• **Provided material**:
********************

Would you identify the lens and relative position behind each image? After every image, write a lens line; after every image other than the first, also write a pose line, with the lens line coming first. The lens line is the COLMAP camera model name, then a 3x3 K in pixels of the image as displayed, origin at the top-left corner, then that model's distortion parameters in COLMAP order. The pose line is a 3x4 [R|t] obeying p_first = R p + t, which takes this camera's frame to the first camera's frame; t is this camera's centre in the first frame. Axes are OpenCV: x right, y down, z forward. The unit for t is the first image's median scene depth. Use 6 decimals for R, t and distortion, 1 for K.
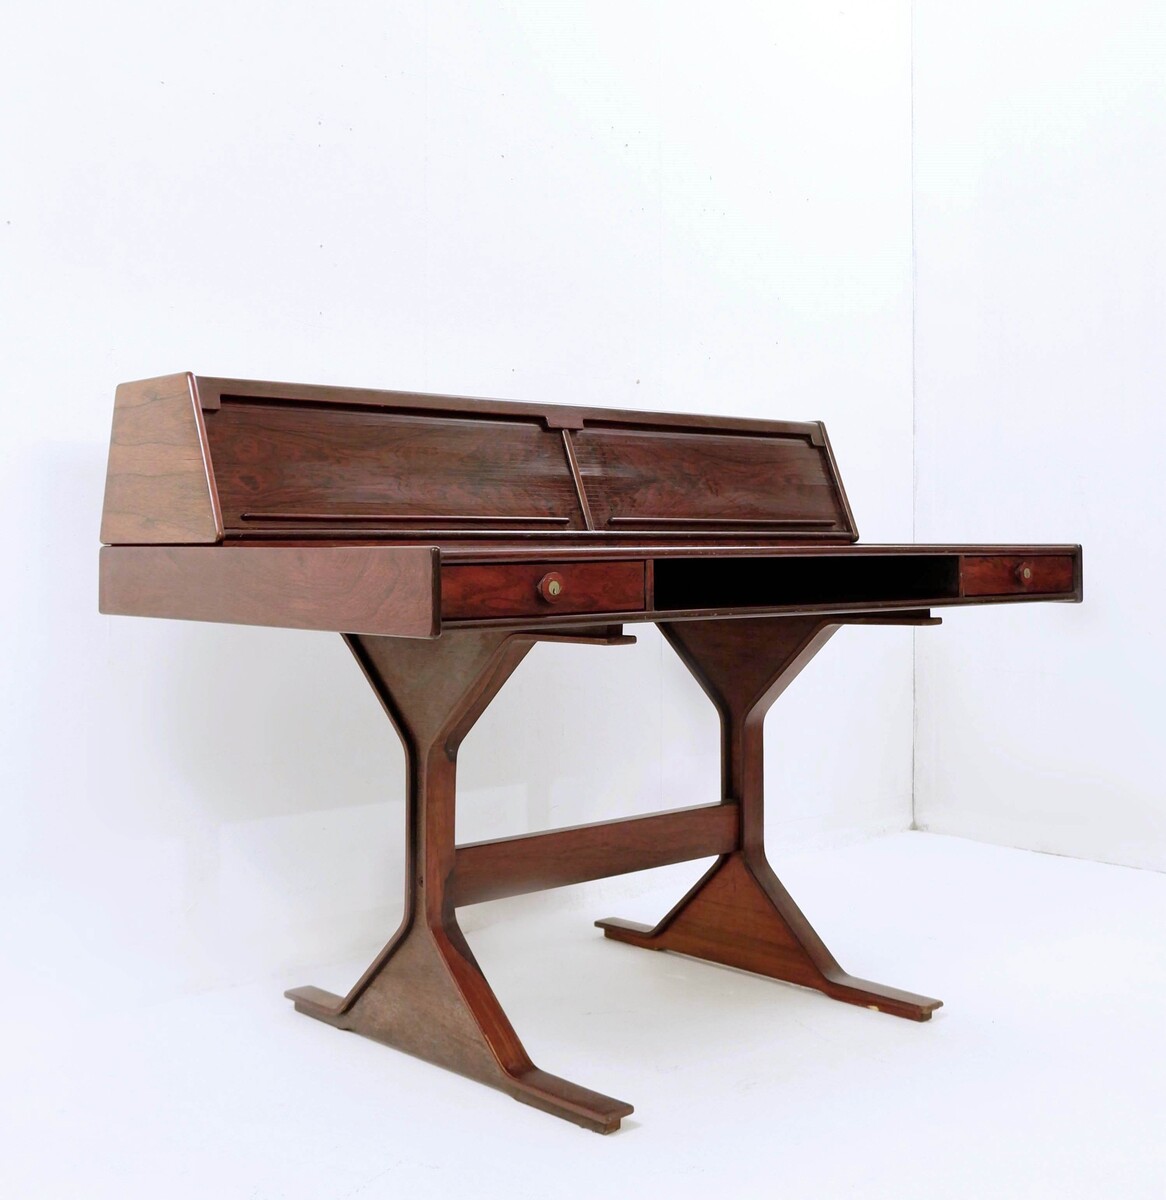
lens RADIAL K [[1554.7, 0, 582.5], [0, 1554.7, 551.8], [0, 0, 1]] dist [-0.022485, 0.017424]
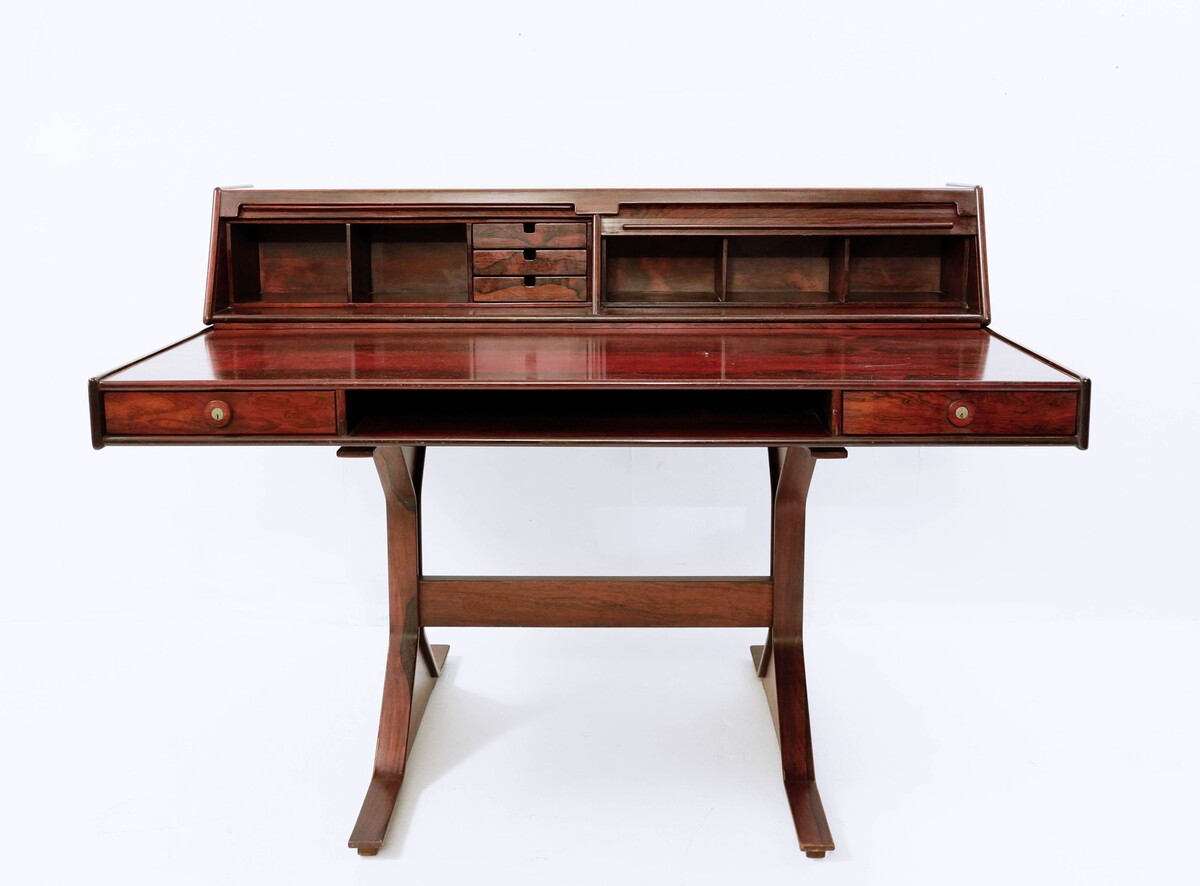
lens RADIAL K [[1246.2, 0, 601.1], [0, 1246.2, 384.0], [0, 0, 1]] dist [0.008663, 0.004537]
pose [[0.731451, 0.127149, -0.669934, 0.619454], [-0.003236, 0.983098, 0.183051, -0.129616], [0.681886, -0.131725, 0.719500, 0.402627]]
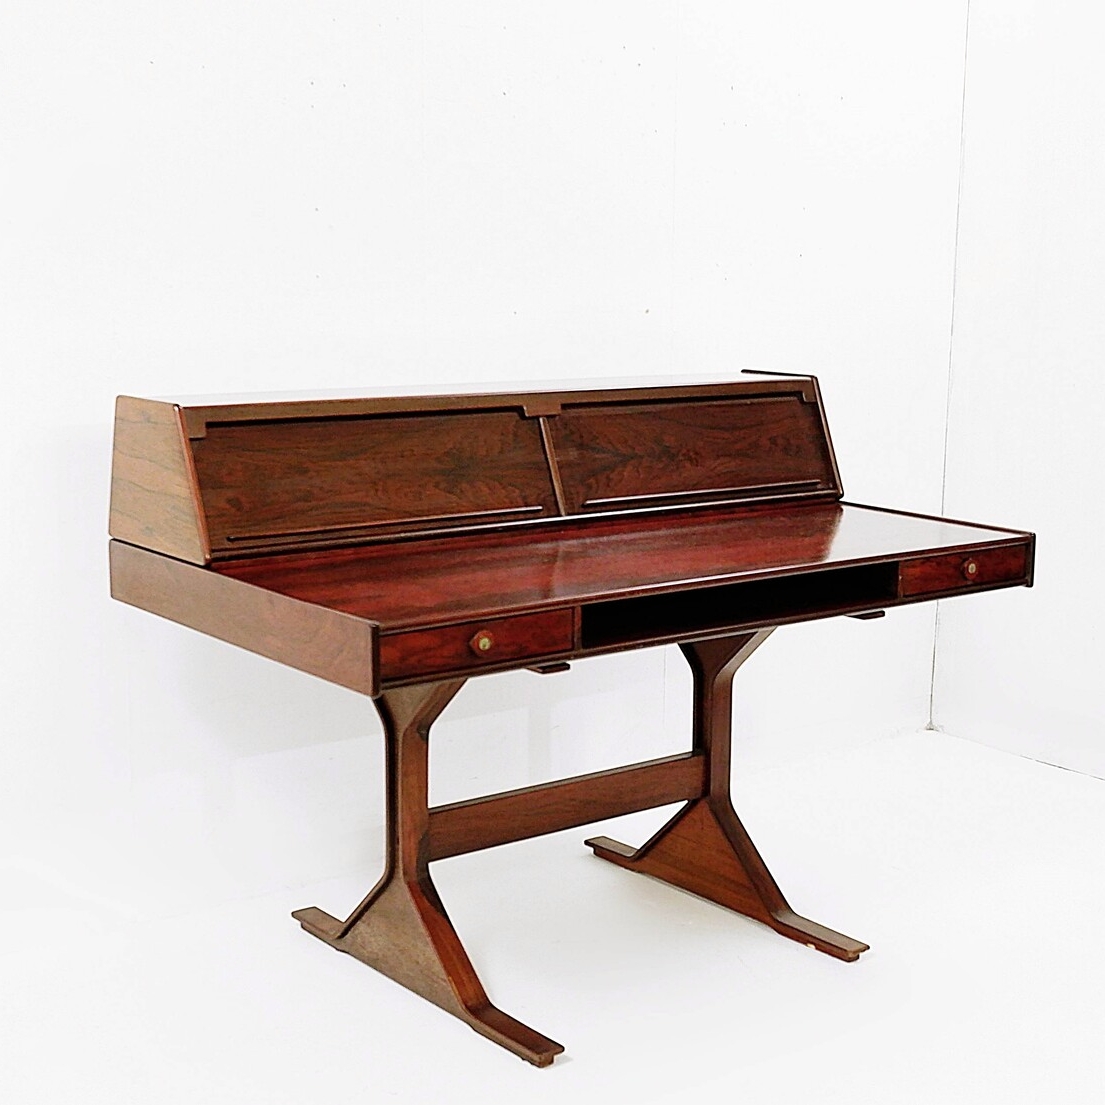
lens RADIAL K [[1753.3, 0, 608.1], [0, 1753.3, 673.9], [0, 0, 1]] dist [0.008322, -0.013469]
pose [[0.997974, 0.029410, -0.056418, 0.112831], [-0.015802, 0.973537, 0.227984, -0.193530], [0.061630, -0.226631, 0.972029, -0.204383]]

********************

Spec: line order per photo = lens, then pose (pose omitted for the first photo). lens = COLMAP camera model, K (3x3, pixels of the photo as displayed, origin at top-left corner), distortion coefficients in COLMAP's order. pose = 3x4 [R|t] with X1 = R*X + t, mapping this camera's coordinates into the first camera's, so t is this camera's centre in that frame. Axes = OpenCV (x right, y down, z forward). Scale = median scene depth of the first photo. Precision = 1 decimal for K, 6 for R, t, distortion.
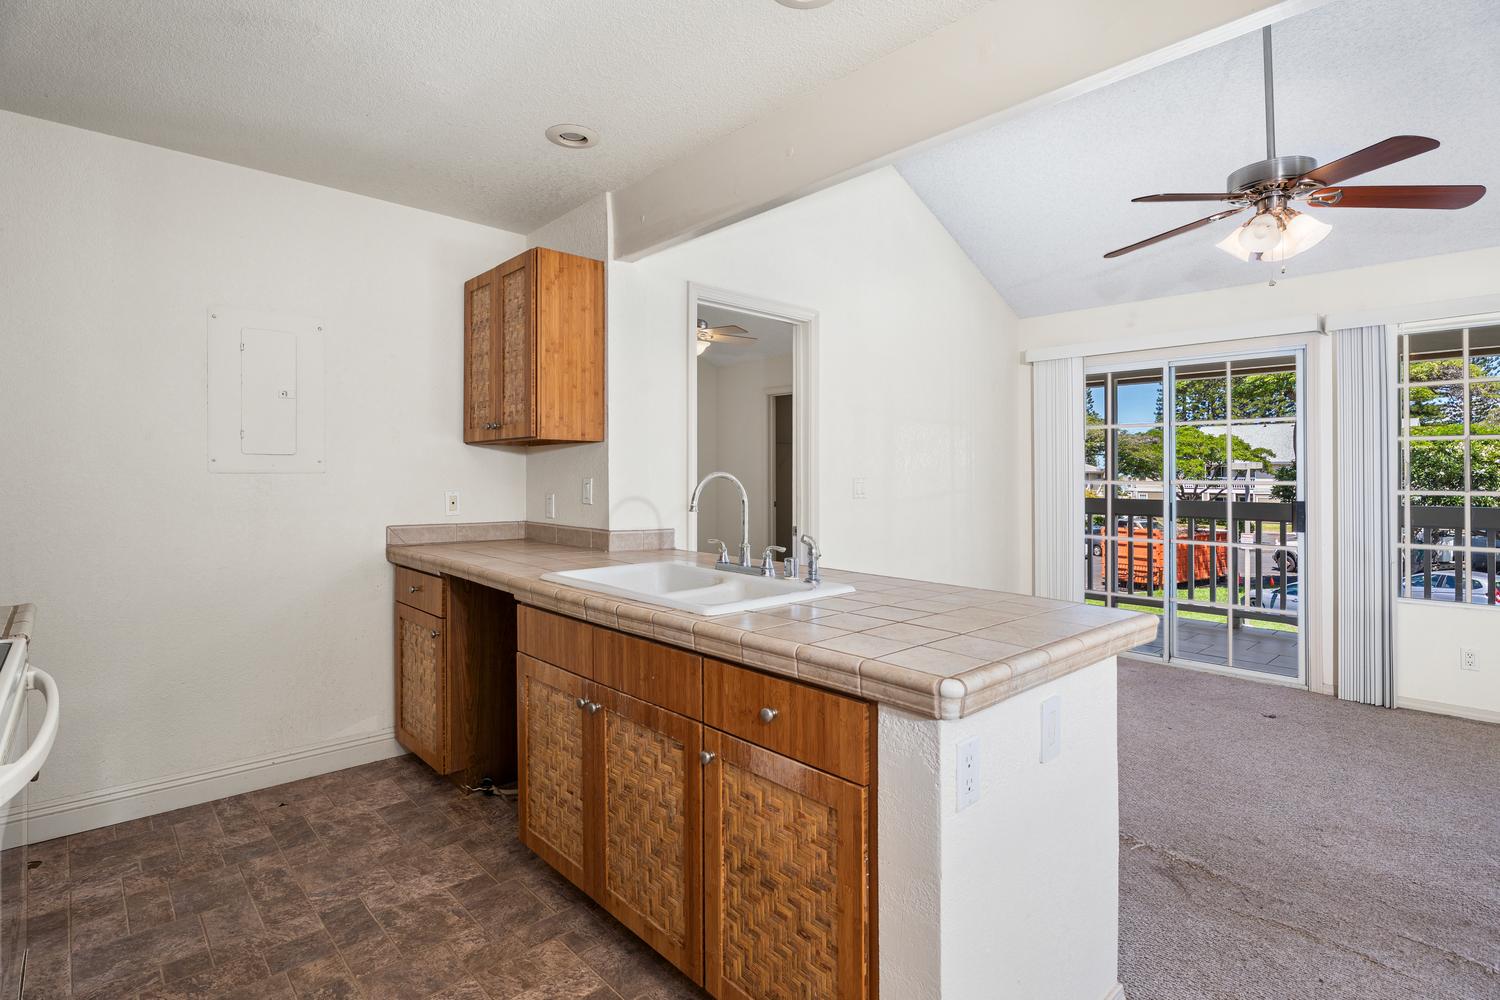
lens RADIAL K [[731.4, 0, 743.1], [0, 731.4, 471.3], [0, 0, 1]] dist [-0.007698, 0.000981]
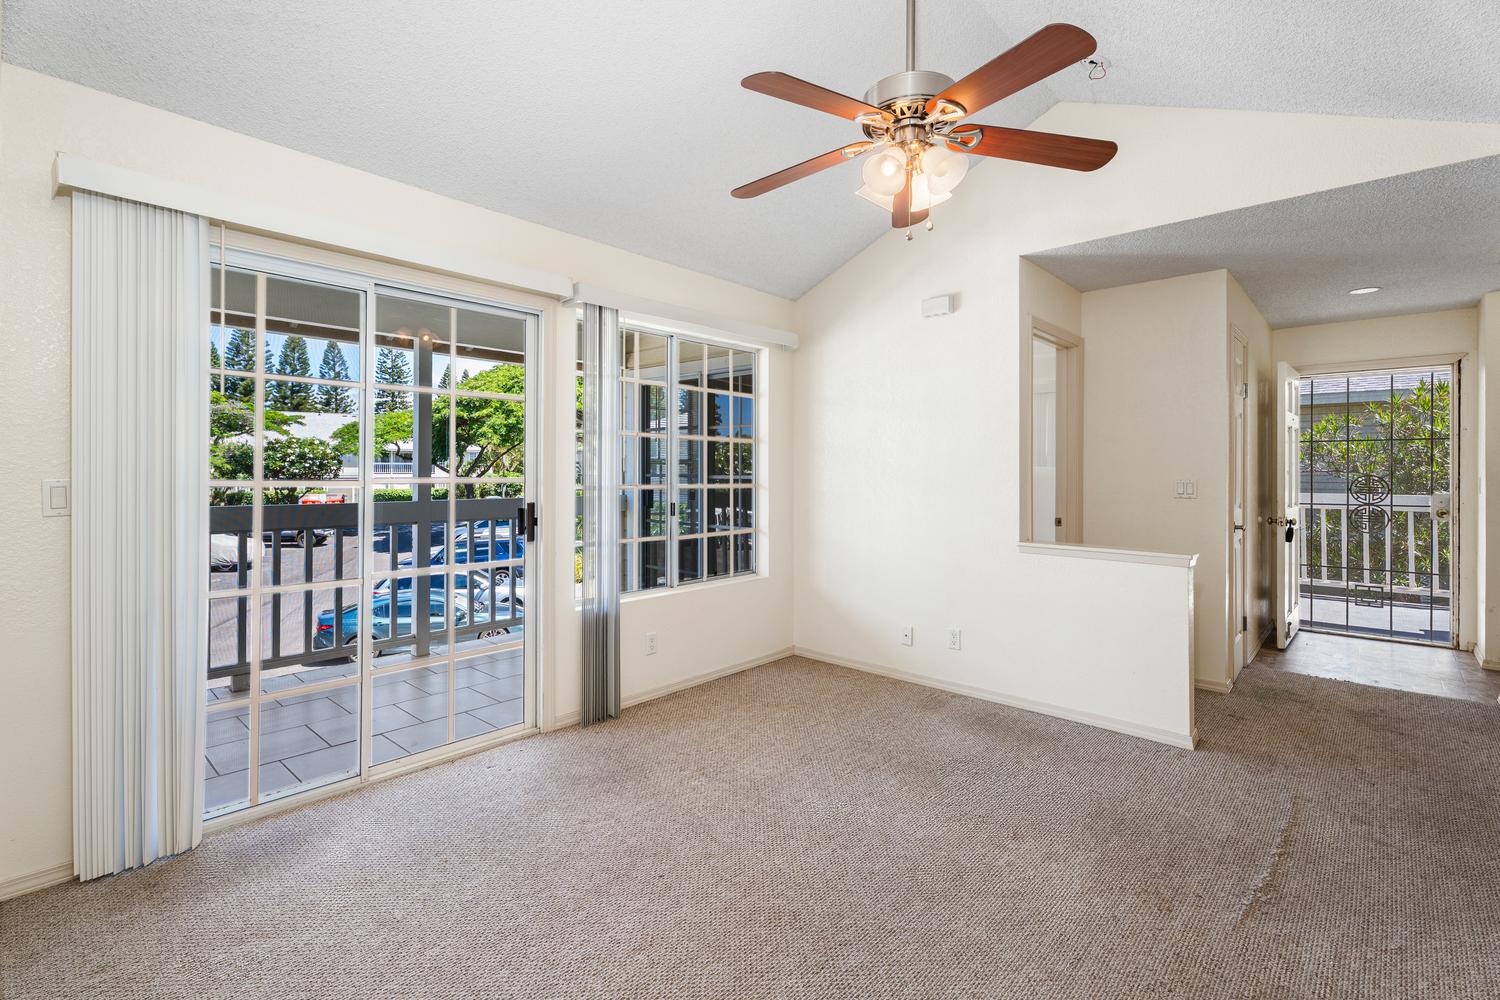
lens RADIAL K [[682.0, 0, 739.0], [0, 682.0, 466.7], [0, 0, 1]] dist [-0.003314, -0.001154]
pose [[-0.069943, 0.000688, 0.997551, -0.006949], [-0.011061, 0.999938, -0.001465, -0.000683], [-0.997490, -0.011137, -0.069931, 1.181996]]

********************

• **Your objective**: Copy the lines from the one holding "Would you identify" through the one holding "dist [0.008663, 0.004537]", inclusive, word for word, and leave the pictures out.

• **Response area**:
Would you identify the lens and relative position behind each image? After every image, write a lens line; after every image other than the first, also write a pose line, with the lens line coming first. The lens line is the COLMAP camera model name, then a 3x3 K in pixels of the image as displayed, origin at the top-left corner, then that model's distortion parameters in COLMAP order. The pose line is a 3x4 [R|t] obeying p_first = R p + t, which takes this camera's frame to the first camera's frame; t is this camera's centre in the first frame. Axes are OpenCV: x right, y down, z forward. The unit for t is the first image's median scene depth. Use 6 decimals for R, t and distortion, 1 for K.
lens RADIAL K [[1554.7, 0, 582.5], [0, 1554.7, 551.8], [0, 0, 1]] dist [-0.022485, 0.017424]
lens RADIAL K [[1246.2, 0, 601.1], [0, 1246.2, 384.0], [0, 0, 1]] dist [0.008663, 0.004537]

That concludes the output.